New Delhi, Sep 10 - The Ganga river, often called India's cultural and spiritual lifeline, will open up its thousand-year-old channel to a 2,500-km Ganga expedition led by renowned Swiss adventurer Andy Leeman Sep 14.
Leeman and his crew will draw attention to the condition of the river in context of global warming, receding glaciers, pollution and sustainable development of life along its banks and eco-tourism.
The crew will include climatologist Mohan Munasinghe of the Green Cross International, who shared the 2007 Nobel Peace Prize for his work on global warming and sustainable development as the vice-chairman of the UN's Intergovernmental Panel on Climate Change, and several professional photographers, docu-filmmakers and scientists.

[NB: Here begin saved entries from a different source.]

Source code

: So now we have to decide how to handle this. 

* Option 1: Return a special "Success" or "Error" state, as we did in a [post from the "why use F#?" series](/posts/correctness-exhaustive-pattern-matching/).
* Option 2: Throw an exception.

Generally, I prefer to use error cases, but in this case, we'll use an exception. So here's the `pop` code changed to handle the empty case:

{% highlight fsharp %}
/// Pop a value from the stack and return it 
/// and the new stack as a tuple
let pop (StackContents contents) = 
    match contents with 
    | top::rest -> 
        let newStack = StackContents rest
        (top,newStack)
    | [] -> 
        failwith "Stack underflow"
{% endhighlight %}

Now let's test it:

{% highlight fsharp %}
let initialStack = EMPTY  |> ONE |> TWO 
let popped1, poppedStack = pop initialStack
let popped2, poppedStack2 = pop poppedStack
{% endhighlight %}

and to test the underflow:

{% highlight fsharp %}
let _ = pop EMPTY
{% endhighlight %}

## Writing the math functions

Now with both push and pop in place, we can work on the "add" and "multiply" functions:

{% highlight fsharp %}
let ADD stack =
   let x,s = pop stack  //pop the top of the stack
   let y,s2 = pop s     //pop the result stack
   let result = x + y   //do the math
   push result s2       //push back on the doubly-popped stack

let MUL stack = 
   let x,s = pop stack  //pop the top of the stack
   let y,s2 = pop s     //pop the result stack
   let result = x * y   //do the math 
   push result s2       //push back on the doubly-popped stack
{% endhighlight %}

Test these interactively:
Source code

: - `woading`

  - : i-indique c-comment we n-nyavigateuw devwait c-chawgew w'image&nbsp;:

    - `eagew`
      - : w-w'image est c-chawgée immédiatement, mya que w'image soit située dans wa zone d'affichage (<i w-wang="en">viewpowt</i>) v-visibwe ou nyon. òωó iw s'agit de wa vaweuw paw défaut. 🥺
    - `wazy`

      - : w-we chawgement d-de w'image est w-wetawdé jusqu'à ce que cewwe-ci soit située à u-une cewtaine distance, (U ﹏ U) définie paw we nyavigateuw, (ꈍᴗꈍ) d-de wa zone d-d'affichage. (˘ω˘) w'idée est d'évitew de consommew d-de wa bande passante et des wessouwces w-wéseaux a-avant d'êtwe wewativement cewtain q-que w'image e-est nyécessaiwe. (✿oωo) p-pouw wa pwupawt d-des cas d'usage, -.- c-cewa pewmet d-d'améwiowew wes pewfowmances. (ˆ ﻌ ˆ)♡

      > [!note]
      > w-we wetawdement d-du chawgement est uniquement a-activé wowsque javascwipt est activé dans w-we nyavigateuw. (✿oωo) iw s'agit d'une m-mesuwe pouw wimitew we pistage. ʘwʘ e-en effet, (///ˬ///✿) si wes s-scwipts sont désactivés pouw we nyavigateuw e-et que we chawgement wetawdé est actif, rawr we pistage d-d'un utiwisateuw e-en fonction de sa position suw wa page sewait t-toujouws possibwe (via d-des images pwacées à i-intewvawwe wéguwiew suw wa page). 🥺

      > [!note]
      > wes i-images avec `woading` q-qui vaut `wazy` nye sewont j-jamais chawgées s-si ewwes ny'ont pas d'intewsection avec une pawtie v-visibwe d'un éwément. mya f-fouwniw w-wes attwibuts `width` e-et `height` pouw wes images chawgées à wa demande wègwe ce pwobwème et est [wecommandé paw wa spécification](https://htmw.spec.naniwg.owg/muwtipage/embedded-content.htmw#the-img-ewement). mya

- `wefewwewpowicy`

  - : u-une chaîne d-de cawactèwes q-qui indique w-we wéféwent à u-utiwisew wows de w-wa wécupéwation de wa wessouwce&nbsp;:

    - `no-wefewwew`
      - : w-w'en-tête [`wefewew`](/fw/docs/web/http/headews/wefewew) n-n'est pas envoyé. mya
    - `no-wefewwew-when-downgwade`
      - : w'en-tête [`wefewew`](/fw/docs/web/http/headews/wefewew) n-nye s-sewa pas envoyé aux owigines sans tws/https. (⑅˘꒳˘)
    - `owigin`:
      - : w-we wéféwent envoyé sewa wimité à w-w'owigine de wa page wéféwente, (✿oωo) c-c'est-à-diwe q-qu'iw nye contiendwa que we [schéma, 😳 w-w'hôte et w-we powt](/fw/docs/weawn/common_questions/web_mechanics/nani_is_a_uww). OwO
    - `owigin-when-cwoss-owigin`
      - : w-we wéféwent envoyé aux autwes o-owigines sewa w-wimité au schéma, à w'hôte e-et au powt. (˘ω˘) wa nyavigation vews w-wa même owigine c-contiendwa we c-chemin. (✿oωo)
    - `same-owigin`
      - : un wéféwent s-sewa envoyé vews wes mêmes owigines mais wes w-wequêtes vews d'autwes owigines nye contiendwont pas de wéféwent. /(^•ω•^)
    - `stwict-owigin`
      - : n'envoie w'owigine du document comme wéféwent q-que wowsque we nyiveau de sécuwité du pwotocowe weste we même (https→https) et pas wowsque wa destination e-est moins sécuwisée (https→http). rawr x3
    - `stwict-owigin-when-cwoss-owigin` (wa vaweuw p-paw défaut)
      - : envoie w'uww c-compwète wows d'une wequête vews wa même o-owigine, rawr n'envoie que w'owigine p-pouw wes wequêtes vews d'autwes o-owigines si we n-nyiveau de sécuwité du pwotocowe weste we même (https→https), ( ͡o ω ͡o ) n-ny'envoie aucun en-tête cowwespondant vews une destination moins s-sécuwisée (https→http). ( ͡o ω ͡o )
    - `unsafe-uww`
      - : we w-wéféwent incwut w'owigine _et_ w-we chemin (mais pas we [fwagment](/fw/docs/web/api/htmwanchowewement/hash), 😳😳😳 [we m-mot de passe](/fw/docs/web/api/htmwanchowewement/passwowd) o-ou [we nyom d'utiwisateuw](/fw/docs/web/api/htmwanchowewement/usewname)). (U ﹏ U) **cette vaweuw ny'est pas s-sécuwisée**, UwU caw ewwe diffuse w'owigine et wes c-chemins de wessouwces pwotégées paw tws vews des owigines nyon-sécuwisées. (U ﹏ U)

Announcing the expedition, of the biggest of its kind, in the capital, Mohan Munasinghe said the expedition will help raise scientific awareness about the impact that climate change will have on the river.
'Coping with the water stress will be a central challenge in the years to come,' he told the media in the capital Thursday.
The 35-day expedition will begin at the source of the river at Gangotri, in the foothills of the Himalayas above Hardwar, and end Oct 19 near Kolkata where the river fans out into a delta to merge with the sea.
Munasinghe said seven of the world's largest rivers, including the Ganga, the Yamuna and Yangtze in China, originate in the Himalayas, supplying water to nearly 40 percent of the world's population.
The Ganga expedition is part of a project called, 'Rib Expedition & Adventure' in partnership with Kuoni (Travel) Group, Green Cross International and AB Inflatables. It will be supported by the World Wide Fund for Nature (WWF), CPN Satellite ServicesPennel, Tag Heuer and Yatch Centre.
A Swiss non-profit centre, myclimate, 'has offsetted all carbon emissions caused by travel before, after and during the expedition,' the organisers said.
The funds from the carbon offsets will be channeled into an eco-friendly waste recyling project at Bali in Indonesia by Kuoni and myclimate.
'The expedition will draw attention to the environmental threats around the river, the cultural diversity and livelihoods along its banks, suggesting sustainable ways to develop them,' Swiss expedition leader Andy Leeman said.